A day in the life of Animal Nation’s Garnet Clare

Submitted by on September 21, 2011 – 1:21 pmNo Comment

Every day is someday to Garnet Clare. He wakes up, eats his bacon and eggs, goes to work and postpones everything while looking at smiles – all in a day in Whistler for the B.C. native.

Clare didn’t have to look far for the inspiration for his first solo album Everyday In The Life, given it tells the story of exactly that. Unlike most sporadically-tracked albums, played start to finish, it is a reconnaissance of the events and feelings as he ventures through his daily routine.

The entirely self-produced release includes a variety of loops and catchy samples, but also incorporates raw instrumentals and vocals by the man himself. The individual moods of the beats fit perfectly with the ongoing themes of songs, which Clare said was incidental.

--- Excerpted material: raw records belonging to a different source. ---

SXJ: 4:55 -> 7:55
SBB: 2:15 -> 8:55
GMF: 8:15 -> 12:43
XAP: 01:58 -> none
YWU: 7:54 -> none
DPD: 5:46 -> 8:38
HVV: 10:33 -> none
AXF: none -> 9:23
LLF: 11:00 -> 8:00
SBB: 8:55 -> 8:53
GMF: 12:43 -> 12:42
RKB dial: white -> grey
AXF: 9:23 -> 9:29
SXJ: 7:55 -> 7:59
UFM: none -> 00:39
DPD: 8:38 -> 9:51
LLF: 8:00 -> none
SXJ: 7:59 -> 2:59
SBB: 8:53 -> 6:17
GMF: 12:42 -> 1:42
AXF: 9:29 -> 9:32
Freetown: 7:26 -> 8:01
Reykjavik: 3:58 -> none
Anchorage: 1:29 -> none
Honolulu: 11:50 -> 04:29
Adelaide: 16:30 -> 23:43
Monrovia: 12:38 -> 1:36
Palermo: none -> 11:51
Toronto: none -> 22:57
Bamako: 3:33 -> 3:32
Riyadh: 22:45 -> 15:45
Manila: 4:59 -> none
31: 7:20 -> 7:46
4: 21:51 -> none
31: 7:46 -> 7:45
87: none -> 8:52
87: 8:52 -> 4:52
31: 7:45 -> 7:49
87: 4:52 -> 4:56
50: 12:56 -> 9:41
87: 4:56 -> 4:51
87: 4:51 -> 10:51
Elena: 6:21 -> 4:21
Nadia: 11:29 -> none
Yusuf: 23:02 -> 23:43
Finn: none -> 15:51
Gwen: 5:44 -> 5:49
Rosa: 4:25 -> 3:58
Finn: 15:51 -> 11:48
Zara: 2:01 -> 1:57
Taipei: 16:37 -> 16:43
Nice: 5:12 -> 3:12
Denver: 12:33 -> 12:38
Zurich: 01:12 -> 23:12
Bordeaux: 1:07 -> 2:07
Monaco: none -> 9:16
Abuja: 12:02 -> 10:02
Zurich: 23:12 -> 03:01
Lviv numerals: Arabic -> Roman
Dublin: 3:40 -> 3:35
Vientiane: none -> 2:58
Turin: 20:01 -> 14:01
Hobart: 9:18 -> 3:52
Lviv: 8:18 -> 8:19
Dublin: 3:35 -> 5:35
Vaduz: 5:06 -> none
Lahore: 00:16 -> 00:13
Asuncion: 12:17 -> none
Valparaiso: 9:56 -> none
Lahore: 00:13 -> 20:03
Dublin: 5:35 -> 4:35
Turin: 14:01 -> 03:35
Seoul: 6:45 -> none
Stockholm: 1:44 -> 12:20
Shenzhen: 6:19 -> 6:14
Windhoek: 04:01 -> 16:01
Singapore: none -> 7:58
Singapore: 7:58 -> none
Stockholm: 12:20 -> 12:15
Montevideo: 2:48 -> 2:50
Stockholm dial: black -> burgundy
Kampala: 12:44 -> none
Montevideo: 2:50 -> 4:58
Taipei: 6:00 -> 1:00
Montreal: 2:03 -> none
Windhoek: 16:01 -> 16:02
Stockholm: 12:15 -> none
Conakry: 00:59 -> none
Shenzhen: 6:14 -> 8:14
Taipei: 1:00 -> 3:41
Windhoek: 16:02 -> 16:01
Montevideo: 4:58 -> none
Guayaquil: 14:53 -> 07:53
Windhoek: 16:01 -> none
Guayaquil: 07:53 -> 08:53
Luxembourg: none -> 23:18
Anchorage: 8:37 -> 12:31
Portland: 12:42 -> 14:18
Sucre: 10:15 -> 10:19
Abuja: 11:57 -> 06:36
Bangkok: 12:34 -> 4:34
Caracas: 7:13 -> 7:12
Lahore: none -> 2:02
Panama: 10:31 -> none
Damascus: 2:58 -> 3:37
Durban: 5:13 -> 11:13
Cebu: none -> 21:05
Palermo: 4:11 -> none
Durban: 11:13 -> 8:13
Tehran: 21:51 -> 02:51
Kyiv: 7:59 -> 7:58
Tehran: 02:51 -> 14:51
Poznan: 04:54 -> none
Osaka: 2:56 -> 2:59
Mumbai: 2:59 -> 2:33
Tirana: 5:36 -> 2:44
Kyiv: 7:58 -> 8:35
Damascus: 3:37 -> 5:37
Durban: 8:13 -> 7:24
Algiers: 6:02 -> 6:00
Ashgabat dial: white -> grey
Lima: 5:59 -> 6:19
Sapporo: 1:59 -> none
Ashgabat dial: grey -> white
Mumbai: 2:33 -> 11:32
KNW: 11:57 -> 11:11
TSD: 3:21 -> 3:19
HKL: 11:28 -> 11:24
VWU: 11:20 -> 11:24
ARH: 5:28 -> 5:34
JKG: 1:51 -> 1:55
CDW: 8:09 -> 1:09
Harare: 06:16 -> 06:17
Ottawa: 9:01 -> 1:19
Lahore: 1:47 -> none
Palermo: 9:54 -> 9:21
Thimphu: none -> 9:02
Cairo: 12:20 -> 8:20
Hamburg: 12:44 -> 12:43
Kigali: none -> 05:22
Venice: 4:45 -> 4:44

“I made all the instrumentals before the lyrics over the span of two years in Whistler,” he said.

From waking up groggy in the morning on “Every Day Is Someday” to bouncing into his morning with the upbeat “Bacon & Eggs” track, the tone of the beats flow incandescently with the lyrical insights.

The album stems from his life experiences in Whistler and working in a photo shop, which he explain in his tune “Work/Lunch/Work” with lines like: “Smiles all around/ Smiles all around/ Wouldn’t waste a snapshot on a frown…”

“I love when an album unfolds as a story. I wanted to make an album with a story like that, but not one that’s this and this and this, and now you know the story so never listen to it again. I wanted something people can relate to, and want to listen to more than once,” he explained.

Clare feared that people may interpret the album as coming across as “Whistler-only.” But it doesn’t.

The story wraps up with Clare’s personal favourite, “Somebody I Used to Know,” which is an introspective piece on his ex girlfriend he had to leave behind when he moved to Halifax temporarily. The track includes Clare’s guitar and banjo styling. He said this is the track he put the most work into, as it meant the most to him.

“I love that song,” expressed Clare. “It’s not the first song that I’ve made that’s sample-free, but it’s the first song that I actually sat down and wrote out the chords for and put it all together after.”

Clare is also in the process of self-producing a video for the track, filming and editing the whole thing himself with a Canon 60D DSLR, which he figured was only fitting since he produced the entire album himself.

“I just finished filming it yesterday, and I’m so freakin’ happy,” said Clare. “Three years ago this technology wasn’t readily available. Now it is and I can do it all myself. Now I’m just going into post-production.”

The video took Clare four months to film and three months of pre-production and preparation. He is excited to see how it turns out after putting seven months and counting into it.